Paul Johnson

Personal information
- Full name: Paul Johnson
- Born: 8 May 1973 (age 53) Brisbane, Queensland, Australia
- Height: 189 cm (6 ft 2 in)
- Weight: 100 kg (15 st 10 lb)

Playing information
- Position: Prop, Second-row
Club
| Years | Team | Pld | T | G | FG | P |
| 1997–98 | Penrith Panthers | 10 | 0 | 0 | 0 | 0 |
- Source:

= Paul Johnson (rugby league, born 1973) =

Australian rugby league footballer (born 1973)

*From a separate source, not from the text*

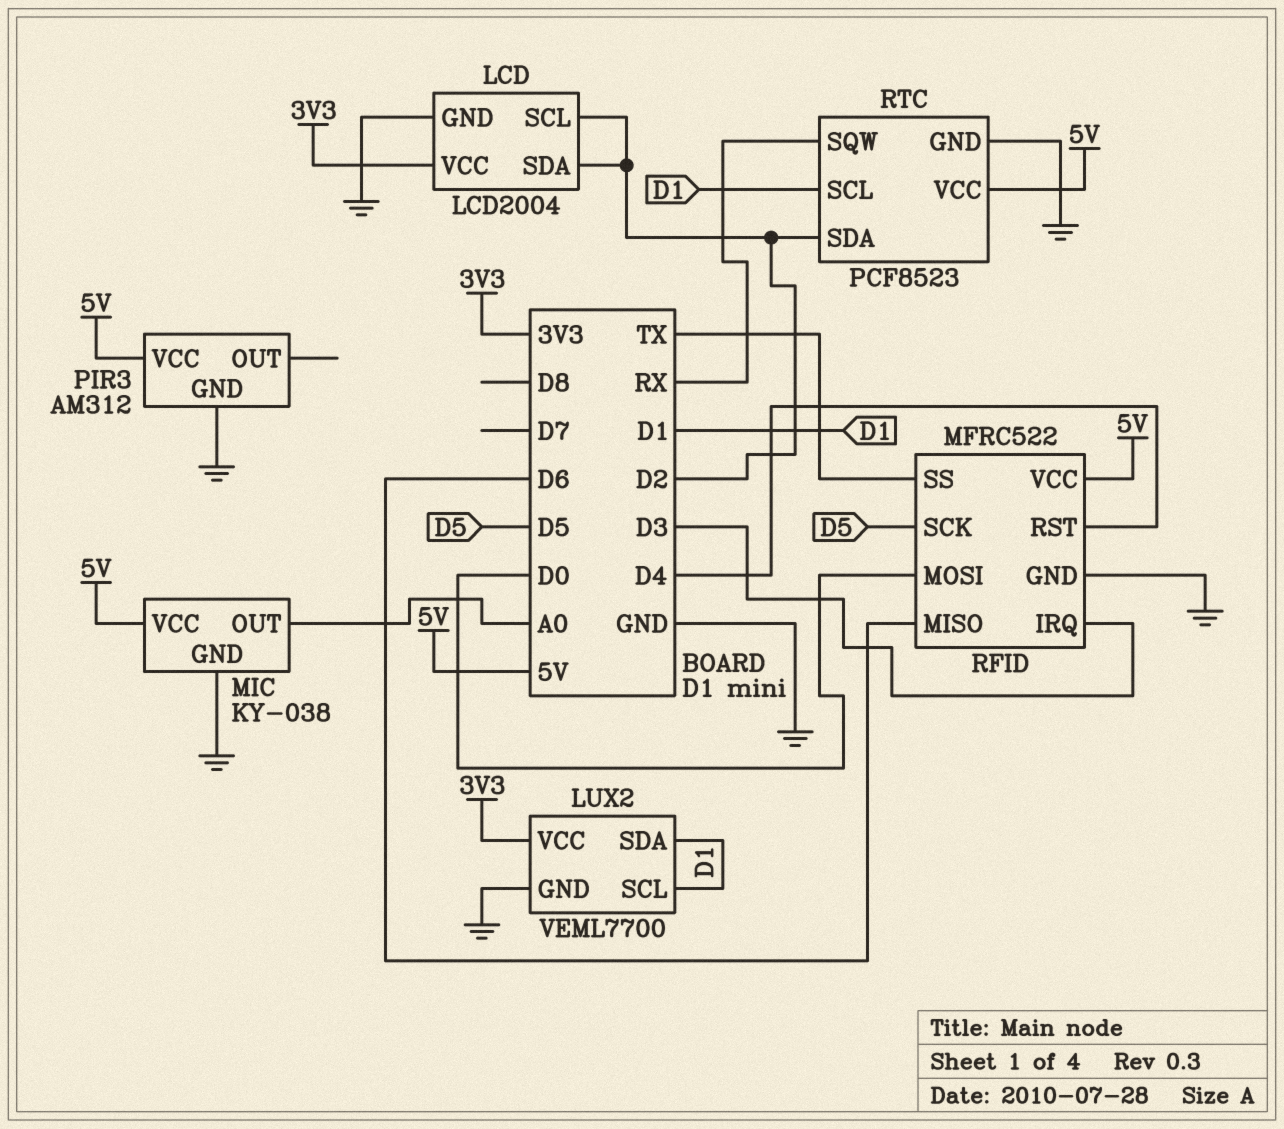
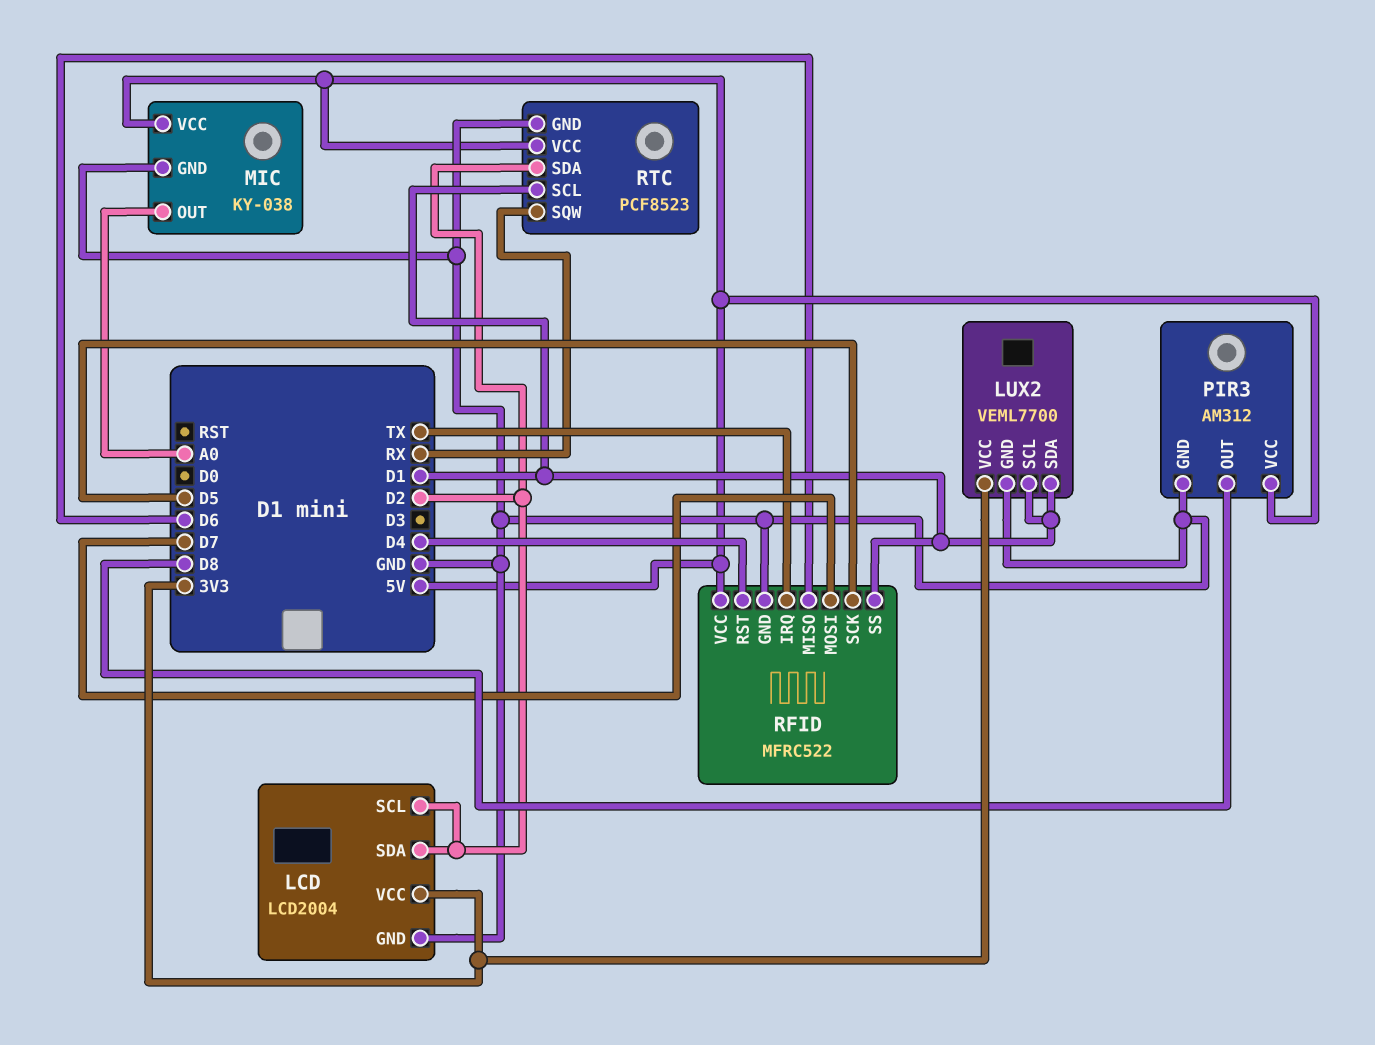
PIR3 pin OUT: none -> D8
RFID pin IRQ: D3 -> TX
RFID pin MOSI: D0 -> D7
RFID pin SS: TX -> D1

Paul Johnson (born 8 May 1973) is an Australian former professional rugby league footballer who played in the 1990s. He played for the Penrith Panthers in the NRL competition.

==Playing career==
Johnson was a Brisbane junior. In 1997, Johnson joined the Penrith Panthers after spending three seasons with the Brisbane Broncos in the reserve grade side. He was voted the Broncos' Most Consistent Reserve Grade Player for 1996 and he came to the Panthers looking for an opportunity to play first grade after not getting the chance at the Broncos. Johnson made his first grade debut at in his side's 30–20 victory over the Perth Reds at Penrith Stadium in the opening round of 1997 Super League season.

Despite being big, strong, and mobile, and known for being a strong defender with a good ‘football brain’, Johnson found it difficult to become a regular first grade player with the Panthers after suffering a career-threatening injury during the 1997 season. Doctors discovered that Johnson had kidney damage and there were fears he would never play again. With the emergence of new players such as; Ned Catic, Jody Gall, Lee Hopkins, Duncan MacGillivray, and Tony Puletua, Johnson found it very difficult to hold down a spot in first grade. Johnson played his final first grade game in his side's 27–16 loss to the Parramatta Eels at Penrith Stadium in round 1 of the 1998 season. Johnson would spend part of the 1998 NRL season on the injury list for Penrith.

He was released from the Panthers at the end of the 1998 season and subsequently never played first grade rugby league again.